_EXERCISE DIRECTIONS:_
Scan the records and identify every line in which the string "Quality" occurs, then return those lines.

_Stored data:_
>>>>
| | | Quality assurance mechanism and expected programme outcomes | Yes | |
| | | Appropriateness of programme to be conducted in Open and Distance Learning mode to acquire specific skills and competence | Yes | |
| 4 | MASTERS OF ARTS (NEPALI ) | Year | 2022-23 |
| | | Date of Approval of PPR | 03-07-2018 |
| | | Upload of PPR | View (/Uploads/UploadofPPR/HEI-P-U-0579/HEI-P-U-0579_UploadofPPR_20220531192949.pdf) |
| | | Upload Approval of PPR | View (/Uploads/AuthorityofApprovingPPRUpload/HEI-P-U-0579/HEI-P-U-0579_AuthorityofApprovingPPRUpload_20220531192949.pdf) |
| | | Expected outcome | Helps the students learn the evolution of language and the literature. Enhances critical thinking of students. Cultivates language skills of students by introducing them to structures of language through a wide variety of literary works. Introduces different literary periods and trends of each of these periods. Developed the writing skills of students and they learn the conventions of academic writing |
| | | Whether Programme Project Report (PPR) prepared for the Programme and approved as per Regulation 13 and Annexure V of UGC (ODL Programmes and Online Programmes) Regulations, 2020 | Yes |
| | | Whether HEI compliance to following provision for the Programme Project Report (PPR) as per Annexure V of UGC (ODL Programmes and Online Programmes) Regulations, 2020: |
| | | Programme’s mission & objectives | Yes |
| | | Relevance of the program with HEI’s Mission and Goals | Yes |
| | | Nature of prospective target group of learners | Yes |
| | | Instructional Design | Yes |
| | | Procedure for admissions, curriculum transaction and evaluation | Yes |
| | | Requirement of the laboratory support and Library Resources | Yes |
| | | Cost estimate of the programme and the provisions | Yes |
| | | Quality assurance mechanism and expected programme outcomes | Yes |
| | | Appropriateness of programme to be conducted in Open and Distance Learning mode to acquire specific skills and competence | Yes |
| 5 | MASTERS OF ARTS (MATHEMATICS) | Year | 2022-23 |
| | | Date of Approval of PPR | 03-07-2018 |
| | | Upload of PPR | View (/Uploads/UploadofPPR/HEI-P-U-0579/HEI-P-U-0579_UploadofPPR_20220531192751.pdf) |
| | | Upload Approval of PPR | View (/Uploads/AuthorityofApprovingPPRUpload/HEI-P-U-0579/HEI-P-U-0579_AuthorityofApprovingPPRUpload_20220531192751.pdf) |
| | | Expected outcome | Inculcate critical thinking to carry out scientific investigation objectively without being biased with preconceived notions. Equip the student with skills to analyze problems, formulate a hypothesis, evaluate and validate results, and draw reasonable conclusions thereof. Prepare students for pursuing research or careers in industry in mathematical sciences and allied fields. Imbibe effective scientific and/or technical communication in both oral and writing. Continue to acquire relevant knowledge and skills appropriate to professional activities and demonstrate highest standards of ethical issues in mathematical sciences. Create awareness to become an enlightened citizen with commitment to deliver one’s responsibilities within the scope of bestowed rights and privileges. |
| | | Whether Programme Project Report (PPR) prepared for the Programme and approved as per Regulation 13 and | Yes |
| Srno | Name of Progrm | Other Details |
<<<<
_RESPONSE FOR THIS EXERCISE:_
| | | Quality assurance mechanism and expected programme outcomes | Yes | |
| | | Quality assurance mechanism and expected programme outcomes | Yes |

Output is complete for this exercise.